The following chapters are directly applied in this capstone project:

  • Chapter 2 (Probability and Odds): Implied probability extraction, vig removal
  • Chapter 3 (Expected Value): EV calculation for bet recommendations
  • Chapter 4 (Bankroll Management): Kelly Criterion, bankroll constraints
  • Chapter 5 (Data Literacy): Data collection, cleaning, storage
  • Chapter 8 (Hypothesis Testing): Statistical significance of ATS record
  • Chapter 9 (Regression Analysis): Ridge regression baseline model
  • Chapter 10 (Bayesian Thinking): Prior information in probability estimation
  • Chapter 11 (Betting Markets): Market-derived features, line interpretation
  • Chapter 12 (Line Shopping): Multi-book comparison, CLV tracking
  • Chapter 13 (Value Betting): Systematic value identification framework
  • Chapter 14 (Advanced Bankroll): Full Kelly derivation, fractional Kelly, portfolio theory
  • Chapter 15 (Modeling the NFL): EPA metrics, injury impact, schedule factors, home field advantage
  • Chapter 23 (Time Series): Rolling windows, mean reversion, seasonal patterns
  • Chapter 24 (Monte Carlo Simulation): Profit simulation, confidence intervals
  • Chapter 25 (Optimization): Portfolio-level bet sizing optimization
  • Chapter 26 (Ratings and Rankings): Elo rating system, Massey ratings
  • Chapter 27 (Advanced Regression/Classification): XGBoost, SHAP, calibration
  • Chapter 28 (Feature Engineering): Feature design principles, domain features
  • Chapter 29 (Neural Networks): Multi-task PyTorch model, Optuna tuning
  • Chapter 30 (Model Evaluation): Walk-forward validation, Brier score, calibration plots
  • Chapter 31 (ML Betting Pipeline): System architecture, automation, monitoring
  • Chapter 36 (Psychology): Managing variance and drawdowns emotionally
  • Chapter 37 (Discipline and Systems): Bet logging, performance tracking, review processes

Tips for Success

  1. Start with data quality. The single most common failure mode in sports prediction projects is bad data. Verify your data against known results before building anything.

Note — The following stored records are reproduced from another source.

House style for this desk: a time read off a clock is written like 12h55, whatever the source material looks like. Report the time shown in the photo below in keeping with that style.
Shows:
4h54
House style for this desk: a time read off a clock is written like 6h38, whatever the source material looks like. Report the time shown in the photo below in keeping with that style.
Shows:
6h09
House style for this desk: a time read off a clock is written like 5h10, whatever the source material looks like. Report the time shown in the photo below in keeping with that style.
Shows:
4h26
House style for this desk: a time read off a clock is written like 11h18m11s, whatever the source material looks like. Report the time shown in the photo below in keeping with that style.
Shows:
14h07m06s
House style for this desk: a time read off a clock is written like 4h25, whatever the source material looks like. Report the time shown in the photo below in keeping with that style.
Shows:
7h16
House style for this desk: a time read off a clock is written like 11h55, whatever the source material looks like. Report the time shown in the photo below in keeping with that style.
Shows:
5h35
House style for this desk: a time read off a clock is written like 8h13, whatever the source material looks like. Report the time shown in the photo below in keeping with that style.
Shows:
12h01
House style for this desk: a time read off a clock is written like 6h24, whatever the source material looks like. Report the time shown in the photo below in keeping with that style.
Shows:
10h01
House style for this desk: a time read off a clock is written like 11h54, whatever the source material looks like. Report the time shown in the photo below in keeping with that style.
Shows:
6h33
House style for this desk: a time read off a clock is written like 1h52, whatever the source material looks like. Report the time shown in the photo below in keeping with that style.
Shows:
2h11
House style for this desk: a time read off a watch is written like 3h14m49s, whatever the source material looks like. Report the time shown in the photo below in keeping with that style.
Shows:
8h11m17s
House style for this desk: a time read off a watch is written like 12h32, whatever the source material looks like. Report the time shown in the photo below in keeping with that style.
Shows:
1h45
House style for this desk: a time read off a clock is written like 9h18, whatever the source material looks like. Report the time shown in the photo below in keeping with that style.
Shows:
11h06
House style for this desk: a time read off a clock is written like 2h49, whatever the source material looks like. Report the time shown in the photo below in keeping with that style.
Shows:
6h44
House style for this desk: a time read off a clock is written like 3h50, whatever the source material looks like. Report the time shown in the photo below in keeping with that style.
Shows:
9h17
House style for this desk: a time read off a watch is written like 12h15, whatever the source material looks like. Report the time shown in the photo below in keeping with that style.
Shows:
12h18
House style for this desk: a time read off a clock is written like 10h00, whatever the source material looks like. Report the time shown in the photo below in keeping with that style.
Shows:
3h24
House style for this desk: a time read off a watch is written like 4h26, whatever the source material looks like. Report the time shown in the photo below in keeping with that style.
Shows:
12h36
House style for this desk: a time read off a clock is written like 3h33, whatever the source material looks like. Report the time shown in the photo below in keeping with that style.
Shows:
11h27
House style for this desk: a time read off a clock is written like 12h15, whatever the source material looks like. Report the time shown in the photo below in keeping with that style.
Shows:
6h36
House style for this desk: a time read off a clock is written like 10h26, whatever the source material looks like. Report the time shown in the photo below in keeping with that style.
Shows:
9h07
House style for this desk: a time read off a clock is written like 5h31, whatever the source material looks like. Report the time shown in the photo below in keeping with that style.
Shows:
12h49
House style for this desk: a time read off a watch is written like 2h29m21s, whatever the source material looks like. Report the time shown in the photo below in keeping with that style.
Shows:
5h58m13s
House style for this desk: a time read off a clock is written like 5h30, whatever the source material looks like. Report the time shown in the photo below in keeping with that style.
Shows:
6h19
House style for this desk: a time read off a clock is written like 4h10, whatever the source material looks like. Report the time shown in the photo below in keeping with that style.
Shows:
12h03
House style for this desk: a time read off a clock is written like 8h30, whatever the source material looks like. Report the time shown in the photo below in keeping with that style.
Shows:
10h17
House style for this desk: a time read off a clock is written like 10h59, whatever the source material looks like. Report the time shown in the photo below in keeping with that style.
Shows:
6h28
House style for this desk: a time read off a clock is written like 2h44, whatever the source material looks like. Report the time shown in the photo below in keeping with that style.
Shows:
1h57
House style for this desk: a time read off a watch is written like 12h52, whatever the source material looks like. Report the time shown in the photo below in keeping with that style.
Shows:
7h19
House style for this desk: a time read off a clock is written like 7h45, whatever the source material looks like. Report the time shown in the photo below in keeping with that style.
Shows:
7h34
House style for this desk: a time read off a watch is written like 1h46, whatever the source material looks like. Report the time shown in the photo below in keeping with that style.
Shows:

  2. Baseline early. Get Ridge regression working in week 2. Use it as your reference point for all subsequent models. If a complex model cannot beat Ridge, something is wrong.

  3. Respect temporal ordering. Every feature, every training split, every evaluation must strictly respect the arrow of time. Even one feature that inadvertently uses future information will invalidate your entire backtest.

  4. The market is your toughest competitor. NFL point spreads close within 1-2 points of the actual margin on average. A model that beats the market by even 0.5 points consistently is exceptional.

  5. Bet sizing matters more than prediction accuracy. A perfectly calibrated model with poor bet sizing will underperform a decent model with disciplined Kelly sizing (Chapter 14).

  6. Document everything. Your future self (and your grader) will thank you. Record every decision, every hyperparameter choice, and every result.


This capstone project integrates material from Chapters 2--5, 8--15, 23--31, 36, and 37 of The Sports Betting Textbook.